▶ _Assignment_
Look below for the line containing "calidad y nivel"; from there, print each line exactly up to and including the line containing "Курс увеличения груди", and stop.
======== Data records
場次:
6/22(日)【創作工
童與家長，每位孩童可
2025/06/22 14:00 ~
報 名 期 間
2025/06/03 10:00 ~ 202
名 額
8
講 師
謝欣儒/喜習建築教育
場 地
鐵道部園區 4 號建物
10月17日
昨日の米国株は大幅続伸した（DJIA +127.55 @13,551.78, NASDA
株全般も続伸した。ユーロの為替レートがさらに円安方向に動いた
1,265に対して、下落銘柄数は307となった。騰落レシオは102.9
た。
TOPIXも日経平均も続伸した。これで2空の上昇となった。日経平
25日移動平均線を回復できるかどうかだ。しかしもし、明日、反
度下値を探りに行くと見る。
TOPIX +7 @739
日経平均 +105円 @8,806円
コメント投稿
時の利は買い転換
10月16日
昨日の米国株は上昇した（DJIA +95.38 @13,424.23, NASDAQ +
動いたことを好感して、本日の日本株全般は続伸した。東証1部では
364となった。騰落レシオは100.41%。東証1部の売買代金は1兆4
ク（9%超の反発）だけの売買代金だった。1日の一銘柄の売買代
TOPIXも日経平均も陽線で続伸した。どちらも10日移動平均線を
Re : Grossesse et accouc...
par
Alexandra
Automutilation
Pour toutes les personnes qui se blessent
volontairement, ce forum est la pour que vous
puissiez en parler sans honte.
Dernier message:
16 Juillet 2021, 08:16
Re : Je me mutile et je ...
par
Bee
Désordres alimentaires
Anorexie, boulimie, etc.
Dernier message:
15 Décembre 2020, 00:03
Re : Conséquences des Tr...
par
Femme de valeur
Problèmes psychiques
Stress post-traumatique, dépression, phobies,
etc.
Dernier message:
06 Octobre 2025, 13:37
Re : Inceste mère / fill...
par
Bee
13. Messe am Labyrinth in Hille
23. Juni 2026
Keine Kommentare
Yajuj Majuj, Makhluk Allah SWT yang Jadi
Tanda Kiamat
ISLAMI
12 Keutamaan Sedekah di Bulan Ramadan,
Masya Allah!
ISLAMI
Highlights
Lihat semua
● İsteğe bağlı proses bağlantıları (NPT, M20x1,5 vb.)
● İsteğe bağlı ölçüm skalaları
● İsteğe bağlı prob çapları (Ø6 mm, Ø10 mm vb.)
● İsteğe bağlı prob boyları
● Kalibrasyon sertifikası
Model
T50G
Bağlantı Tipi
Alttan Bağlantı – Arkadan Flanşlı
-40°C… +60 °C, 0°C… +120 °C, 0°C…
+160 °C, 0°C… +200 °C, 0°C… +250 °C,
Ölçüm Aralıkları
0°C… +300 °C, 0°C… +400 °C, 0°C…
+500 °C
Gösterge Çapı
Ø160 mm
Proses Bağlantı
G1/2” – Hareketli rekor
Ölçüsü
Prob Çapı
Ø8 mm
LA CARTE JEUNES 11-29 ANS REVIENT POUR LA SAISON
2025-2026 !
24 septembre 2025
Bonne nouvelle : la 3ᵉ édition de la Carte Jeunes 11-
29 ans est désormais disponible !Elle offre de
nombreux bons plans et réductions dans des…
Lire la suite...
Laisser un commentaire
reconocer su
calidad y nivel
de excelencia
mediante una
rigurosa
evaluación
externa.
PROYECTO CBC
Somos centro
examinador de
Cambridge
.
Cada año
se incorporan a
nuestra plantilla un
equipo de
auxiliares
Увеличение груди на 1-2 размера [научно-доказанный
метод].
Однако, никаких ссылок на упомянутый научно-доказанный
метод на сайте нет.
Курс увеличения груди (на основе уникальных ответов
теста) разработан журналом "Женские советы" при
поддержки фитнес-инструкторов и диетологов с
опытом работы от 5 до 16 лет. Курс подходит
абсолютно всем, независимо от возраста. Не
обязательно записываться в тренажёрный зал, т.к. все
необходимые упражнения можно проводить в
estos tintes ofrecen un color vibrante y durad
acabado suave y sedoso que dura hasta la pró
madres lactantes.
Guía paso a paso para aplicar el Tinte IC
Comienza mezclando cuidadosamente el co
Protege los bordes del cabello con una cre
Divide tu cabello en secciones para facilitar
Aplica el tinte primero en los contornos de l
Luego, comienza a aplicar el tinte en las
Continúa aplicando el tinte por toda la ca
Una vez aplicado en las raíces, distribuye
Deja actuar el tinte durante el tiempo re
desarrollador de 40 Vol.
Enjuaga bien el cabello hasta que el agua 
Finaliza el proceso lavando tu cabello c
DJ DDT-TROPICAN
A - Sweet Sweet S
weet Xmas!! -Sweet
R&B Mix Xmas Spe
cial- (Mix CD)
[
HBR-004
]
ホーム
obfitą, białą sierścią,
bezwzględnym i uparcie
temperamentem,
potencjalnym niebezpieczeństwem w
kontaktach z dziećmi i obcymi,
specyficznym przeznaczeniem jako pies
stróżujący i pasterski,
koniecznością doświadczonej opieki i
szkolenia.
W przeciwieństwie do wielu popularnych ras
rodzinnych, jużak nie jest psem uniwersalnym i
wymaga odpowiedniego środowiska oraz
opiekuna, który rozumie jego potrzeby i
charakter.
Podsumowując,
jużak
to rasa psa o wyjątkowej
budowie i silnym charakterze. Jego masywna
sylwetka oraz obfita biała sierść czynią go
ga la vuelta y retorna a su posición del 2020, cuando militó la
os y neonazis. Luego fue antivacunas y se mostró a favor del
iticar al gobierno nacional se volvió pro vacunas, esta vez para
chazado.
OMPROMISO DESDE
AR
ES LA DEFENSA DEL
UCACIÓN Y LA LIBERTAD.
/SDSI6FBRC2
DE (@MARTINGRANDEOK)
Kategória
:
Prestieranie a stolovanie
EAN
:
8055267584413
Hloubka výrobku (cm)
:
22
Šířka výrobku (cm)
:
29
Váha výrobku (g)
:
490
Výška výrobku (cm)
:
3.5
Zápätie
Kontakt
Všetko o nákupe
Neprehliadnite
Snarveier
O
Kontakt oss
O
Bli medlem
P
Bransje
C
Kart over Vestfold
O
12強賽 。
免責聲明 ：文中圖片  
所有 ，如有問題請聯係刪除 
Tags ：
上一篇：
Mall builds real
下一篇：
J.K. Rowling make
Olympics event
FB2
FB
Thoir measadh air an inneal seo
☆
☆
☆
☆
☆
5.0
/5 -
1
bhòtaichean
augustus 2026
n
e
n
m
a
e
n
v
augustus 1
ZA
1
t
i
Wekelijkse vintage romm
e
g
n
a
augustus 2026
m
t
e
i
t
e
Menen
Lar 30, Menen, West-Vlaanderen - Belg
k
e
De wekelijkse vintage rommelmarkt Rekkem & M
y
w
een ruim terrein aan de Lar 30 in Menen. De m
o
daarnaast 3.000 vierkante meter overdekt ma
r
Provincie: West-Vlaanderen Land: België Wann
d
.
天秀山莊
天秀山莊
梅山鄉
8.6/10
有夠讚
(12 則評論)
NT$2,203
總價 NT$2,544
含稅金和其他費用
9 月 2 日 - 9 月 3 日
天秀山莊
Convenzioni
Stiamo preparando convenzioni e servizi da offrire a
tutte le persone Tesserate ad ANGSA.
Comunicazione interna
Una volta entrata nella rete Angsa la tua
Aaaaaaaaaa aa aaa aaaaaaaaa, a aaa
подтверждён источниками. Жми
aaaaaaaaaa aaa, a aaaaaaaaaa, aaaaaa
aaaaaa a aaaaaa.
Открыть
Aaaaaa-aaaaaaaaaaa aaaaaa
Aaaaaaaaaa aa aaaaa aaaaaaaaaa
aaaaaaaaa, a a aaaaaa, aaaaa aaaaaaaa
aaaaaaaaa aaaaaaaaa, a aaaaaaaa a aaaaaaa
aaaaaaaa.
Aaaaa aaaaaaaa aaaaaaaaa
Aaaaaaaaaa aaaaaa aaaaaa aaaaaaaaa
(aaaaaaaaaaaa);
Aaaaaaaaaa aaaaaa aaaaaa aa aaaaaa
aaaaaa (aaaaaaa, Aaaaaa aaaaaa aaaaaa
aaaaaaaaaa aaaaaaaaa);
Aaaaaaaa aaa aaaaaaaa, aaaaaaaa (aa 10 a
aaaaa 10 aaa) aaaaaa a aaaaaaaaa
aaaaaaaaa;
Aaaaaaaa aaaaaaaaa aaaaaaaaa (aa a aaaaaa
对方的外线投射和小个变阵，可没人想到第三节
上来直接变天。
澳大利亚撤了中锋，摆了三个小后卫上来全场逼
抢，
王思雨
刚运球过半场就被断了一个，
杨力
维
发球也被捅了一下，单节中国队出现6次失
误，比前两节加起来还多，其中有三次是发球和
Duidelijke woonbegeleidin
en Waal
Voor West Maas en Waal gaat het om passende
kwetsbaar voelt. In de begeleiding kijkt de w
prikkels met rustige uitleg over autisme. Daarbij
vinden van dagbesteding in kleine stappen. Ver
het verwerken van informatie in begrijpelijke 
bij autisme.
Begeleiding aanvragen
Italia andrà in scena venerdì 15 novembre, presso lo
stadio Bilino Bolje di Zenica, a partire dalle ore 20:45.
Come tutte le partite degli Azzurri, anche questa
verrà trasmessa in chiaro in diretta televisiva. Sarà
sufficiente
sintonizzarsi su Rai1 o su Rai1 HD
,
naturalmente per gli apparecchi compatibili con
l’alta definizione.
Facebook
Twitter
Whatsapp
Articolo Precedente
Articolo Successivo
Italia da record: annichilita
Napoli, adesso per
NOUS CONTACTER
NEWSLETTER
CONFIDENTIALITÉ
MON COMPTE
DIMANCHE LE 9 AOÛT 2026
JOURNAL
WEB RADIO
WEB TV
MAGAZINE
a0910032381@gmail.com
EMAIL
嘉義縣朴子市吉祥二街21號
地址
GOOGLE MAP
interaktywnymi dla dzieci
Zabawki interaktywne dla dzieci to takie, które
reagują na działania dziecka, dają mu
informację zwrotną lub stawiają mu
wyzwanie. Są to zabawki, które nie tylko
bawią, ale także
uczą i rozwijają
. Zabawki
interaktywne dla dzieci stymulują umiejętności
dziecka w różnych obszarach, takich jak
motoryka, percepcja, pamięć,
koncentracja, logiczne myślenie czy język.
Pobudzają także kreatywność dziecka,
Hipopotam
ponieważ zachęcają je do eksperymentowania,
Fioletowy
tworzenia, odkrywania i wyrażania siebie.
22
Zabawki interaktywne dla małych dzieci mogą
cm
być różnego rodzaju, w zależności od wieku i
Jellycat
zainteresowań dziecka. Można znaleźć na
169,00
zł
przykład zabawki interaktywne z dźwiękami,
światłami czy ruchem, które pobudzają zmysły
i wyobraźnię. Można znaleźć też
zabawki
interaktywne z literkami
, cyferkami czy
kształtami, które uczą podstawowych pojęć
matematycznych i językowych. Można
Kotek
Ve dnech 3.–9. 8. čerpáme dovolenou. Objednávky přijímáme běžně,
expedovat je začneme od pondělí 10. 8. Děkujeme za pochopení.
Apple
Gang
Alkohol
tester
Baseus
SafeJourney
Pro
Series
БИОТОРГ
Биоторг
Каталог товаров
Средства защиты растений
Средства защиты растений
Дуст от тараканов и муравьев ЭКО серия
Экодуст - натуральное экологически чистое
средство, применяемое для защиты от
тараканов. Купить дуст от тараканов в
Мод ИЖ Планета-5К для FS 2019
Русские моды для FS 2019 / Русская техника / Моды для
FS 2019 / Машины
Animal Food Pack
================
▶ _Result_
calidad y nivel
de excelencia
mediante una
rigurosa
evaluación
externa.
PROYECTO CBC
Somos centro
examinador de
Cambridge
.
Cada año
se incorporan a
nuestra plantilla un
equipo de
auxiliares
Увеличение груди на 1-2 размера [научно-доказанный
метод].
Однако, никаких ссылок на упомянутый научно-доказанный
метод на сайте нет.
Курс увеличения груди (на основе уникальных ответов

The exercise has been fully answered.